Notes from the brilliant book, Deep learning with R, which you can buy -> https://www.manning.com/books/deep-learning-with-r
Deep learning is a specific subfield of machine learning, which has an emphasis on learning successive layers of increasingly meaningful representations; the deep aspect refers to this idea of successive layers of representations. The number of layers that contribute to a model of the data is called the depth of the model.
To understand and define deep learning, we first need an idea of what machine-learning algorithms do.
- A concise definition of artificial intelligence would be: the effort to automate intellectual tasks normally performed by humans.
- Machine learning arises from this question: could a computer go beyond "what we know how to order it to perform" and learn on its own how to perform a specified task?
- To perform machine learning, we need:
- Input data points
- Examples of the expected output
- A way to measure whether the algorithm is doing a good job; this measurement is used as a feedback signal to adjust the way the algorithm works, i.e. learning
Therefore, the central problem in machine learning and deep learning is to meaningfully transform data; in other words, to learn useful representations of the input data at hand - representations that get us closer to the expected output.
All machine-learning algorithms consist of automatically finding such transformations that turn data into more useful representations for a given task.
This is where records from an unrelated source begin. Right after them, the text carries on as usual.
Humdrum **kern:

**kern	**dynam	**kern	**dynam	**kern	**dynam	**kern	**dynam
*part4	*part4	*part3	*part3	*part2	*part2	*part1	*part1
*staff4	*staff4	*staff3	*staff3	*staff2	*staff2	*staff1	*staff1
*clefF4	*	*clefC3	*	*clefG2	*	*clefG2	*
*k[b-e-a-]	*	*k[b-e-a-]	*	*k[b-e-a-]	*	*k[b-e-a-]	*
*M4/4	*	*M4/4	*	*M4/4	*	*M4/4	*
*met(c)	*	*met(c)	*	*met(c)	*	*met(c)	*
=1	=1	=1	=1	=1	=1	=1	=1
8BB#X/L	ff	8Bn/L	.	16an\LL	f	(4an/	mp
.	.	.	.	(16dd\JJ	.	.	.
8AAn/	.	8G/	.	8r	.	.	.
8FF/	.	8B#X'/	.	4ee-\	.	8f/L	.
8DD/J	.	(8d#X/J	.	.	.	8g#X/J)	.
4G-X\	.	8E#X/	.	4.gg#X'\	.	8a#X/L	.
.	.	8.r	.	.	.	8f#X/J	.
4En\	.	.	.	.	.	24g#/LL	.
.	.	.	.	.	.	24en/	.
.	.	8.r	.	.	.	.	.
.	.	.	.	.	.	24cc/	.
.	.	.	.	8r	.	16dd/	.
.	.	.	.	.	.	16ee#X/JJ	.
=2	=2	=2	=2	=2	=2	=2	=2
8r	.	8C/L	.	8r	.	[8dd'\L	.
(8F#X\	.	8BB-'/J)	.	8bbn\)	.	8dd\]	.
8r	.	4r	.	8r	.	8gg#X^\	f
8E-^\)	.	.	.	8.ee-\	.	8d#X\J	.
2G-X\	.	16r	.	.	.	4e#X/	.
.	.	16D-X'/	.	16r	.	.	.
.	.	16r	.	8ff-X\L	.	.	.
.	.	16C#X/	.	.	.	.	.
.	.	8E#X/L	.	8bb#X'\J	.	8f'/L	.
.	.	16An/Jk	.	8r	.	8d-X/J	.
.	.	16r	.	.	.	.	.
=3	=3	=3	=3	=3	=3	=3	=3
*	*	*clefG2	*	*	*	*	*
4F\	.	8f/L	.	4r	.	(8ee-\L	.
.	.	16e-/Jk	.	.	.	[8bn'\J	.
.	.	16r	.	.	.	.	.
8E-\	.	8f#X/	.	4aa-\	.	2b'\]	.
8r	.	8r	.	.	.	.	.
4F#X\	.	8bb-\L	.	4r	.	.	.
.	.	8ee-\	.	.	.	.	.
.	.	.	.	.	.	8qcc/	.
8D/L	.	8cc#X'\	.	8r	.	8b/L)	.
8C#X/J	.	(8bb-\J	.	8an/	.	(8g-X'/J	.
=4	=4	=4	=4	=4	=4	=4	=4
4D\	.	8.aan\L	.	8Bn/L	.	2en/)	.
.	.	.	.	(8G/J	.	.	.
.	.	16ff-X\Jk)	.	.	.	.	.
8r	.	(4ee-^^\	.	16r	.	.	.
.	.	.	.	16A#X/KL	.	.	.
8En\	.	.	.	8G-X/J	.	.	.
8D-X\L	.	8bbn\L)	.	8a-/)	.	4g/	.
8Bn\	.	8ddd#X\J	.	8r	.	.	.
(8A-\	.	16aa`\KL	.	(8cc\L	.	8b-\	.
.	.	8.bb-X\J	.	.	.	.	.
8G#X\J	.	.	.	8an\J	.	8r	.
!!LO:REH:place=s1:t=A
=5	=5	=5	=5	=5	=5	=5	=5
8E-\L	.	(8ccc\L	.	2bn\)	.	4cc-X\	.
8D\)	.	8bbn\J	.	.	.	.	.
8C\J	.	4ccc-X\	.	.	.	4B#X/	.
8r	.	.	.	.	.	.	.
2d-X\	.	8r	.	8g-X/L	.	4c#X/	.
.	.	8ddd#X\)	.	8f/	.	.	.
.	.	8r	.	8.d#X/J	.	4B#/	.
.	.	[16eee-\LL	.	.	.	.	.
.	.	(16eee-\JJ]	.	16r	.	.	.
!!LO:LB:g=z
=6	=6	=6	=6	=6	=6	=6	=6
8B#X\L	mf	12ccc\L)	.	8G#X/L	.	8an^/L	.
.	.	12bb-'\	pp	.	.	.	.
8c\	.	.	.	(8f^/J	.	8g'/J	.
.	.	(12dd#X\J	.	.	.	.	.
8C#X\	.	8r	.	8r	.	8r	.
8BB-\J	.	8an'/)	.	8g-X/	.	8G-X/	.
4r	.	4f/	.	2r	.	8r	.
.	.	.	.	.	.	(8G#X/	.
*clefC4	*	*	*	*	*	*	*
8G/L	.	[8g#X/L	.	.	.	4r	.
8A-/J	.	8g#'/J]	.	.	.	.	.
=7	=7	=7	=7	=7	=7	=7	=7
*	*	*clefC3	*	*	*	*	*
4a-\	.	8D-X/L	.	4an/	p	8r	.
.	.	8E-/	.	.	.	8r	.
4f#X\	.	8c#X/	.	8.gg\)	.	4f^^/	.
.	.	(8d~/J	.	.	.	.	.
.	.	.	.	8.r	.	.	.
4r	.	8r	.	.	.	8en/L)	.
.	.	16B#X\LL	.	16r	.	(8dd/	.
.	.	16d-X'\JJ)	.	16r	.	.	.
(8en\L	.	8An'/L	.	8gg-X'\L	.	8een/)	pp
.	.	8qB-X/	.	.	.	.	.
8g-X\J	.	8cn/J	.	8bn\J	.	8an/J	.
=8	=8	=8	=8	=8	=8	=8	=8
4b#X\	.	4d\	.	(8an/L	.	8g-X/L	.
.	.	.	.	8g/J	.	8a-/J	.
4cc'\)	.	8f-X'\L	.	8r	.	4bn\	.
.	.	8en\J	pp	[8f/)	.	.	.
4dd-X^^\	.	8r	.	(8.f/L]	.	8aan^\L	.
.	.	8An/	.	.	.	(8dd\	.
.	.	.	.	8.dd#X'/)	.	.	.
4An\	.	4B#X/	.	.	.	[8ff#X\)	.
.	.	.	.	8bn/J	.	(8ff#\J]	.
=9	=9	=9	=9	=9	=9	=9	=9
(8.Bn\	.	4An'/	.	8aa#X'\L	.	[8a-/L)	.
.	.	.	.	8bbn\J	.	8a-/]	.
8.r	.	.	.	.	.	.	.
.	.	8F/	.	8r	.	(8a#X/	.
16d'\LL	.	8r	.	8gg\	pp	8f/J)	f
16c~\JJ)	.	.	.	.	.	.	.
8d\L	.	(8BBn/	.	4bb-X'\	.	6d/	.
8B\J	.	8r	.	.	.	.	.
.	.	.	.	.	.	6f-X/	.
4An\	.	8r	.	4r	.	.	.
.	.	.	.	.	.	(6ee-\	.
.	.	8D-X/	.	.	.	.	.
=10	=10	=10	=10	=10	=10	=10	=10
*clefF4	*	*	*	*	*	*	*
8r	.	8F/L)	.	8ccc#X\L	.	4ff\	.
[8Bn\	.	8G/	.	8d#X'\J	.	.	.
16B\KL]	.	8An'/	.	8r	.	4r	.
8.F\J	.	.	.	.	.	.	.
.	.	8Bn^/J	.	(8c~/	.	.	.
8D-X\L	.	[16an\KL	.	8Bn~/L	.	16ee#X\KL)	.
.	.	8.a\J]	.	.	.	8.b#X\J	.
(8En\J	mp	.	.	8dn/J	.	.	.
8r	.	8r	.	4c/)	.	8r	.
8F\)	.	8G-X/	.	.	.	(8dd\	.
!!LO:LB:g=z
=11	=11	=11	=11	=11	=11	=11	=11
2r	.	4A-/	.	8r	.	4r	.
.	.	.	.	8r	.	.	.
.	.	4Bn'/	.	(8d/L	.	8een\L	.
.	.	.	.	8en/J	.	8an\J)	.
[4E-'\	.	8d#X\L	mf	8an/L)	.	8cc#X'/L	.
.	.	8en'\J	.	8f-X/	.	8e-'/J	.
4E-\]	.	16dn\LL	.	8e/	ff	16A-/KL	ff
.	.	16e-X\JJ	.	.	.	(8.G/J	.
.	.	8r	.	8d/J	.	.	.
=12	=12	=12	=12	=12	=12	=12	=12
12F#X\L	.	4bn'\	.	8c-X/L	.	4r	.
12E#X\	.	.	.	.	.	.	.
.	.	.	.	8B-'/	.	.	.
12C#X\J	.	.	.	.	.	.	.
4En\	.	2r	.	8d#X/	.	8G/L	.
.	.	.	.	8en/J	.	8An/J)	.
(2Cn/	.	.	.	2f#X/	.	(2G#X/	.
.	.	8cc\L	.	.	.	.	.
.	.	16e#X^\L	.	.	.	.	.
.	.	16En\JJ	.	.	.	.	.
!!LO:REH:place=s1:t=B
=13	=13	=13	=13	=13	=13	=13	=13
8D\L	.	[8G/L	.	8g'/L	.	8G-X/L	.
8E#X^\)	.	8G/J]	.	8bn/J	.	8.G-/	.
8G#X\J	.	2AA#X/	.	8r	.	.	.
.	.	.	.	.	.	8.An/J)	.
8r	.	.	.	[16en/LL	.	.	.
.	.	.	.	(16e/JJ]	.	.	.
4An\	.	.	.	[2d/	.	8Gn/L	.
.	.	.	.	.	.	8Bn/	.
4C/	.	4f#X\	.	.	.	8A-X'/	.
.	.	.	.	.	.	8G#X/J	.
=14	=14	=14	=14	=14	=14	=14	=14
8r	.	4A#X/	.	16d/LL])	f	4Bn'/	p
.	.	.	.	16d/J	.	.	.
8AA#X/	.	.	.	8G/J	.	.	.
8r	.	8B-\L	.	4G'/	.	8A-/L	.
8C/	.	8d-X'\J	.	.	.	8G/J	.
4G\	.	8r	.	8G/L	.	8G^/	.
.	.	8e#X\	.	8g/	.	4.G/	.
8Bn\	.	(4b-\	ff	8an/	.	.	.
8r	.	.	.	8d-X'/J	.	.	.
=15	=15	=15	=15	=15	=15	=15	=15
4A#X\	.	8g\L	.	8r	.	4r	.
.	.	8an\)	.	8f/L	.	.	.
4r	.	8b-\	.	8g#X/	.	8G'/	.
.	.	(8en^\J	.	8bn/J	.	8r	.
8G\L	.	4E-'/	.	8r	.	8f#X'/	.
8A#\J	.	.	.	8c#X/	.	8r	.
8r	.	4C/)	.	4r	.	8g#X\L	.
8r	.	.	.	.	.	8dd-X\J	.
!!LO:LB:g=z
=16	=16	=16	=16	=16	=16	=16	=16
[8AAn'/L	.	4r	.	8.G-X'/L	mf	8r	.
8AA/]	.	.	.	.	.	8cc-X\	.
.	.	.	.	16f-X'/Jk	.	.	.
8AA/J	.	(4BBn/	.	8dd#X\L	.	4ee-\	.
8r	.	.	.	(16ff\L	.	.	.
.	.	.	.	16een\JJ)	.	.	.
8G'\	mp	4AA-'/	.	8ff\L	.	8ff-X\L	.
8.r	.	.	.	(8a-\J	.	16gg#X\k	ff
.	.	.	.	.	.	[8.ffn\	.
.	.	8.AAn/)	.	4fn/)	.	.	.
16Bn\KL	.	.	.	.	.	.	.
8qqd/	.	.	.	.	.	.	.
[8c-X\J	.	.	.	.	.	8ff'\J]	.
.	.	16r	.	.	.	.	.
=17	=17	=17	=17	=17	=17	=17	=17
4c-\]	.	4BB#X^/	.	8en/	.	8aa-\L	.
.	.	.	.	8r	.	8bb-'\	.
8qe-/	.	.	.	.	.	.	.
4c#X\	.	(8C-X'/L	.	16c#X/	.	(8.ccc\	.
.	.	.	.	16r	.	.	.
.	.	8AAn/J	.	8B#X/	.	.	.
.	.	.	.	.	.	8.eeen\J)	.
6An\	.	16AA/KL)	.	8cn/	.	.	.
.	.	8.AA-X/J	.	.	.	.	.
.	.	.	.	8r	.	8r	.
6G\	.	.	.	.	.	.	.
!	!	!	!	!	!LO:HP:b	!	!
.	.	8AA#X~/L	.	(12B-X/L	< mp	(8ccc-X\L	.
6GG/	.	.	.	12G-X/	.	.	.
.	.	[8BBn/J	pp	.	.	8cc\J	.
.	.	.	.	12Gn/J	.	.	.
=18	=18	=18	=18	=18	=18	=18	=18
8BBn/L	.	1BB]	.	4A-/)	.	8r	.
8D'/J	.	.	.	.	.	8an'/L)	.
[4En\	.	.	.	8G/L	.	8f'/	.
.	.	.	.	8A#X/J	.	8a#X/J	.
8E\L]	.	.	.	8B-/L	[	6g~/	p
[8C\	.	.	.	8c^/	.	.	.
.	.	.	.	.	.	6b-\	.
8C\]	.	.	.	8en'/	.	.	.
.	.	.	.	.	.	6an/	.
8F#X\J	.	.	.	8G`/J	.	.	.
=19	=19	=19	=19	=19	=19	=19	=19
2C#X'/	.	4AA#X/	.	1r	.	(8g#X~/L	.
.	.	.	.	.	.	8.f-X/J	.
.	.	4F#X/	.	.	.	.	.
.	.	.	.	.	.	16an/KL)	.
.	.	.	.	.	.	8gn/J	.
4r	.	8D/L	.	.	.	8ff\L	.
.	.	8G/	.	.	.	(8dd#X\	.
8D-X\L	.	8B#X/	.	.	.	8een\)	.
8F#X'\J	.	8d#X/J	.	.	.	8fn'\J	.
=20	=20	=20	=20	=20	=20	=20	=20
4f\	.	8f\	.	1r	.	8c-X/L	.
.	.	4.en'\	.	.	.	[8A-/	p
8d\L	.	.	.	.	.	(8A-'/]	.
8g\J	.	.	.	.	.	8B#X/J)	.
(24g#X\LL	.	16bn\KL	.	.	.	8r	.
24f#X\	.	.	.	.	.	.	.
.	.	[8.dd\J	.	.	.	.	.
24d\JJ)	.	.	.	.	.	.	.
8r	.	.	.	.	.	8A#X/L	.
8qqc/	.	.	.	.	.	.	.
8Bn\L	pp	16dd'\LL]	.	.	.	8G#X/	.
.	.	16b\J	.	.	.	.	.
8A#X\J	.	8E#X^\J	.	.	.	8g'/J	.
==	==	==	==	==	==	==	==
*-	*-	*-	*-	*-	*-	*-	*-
These operations can be coordinate changes, or linear projections (which may destroy information), translations, nonlinear operations, etc.
The primary reason deep learning took off so quickly is that it offered better performance on many problems. In addition, it makes problem-solving much easier because it completely automates feature engineering.
- Feature engineering is the process of using domain knowledge of the data to create features that make machine learning algorithms work. Feature engineering is fundamental to the application of machine learning, and is both difficult and expensive. The need for manual feature engineering can be obviated by automated feature learning. https://en.wikipedia.org/wiki/Feature_engineering
In deep learning, these layered representations are almost always learning via models called neural networks, structured in literal layers stacked one after the other.
Deep learning is transformative because it allows a model to learn all layers of representations jointly. With joint feature learning, whenever the model adjusts one of its internal features, all other features that depend on it automatically adapt to the change, without human intervention. This allows for complex, abstract representations to be learned by breaking them down into long series of intermediate layers.
In summary, deep learning has several properties that justify its status as an AI revolution.
- Simplicity - Deep learning removes the need for feature engineering, replacing complex, brittle, engineering-heavy pipelines with simple, end-to-end trainable models that are typically bulit using only five or six different tensor operations
- Scalability - Deep learning is highly amenable to parallelisation on GPUs or TPUs, so it can take full advantage of Moore's law. In addition, deep-learning models are train by iterating over small batches of data, allowing them to be trained on datasets of arbitrary size.
- Versatility and reusability - Unlike many prior machine-learning approaches, deep-learning models can be trained on additional data without restarting from scratch, making them viable for continuous online learning - an important property for very large production models. Furthermore, trained deep-learning models are repurposable and thus reusable: for instance, it's possible to take a deep-learning model trained for image classification and use it for video-processing. This allows us to reinvest previous work into increasingly complex and powerful models.
Understanding deep learning requires familiarity with many simple mathematical concepts, such as tensors, tensor operations, differentiation, gradient descent, and others.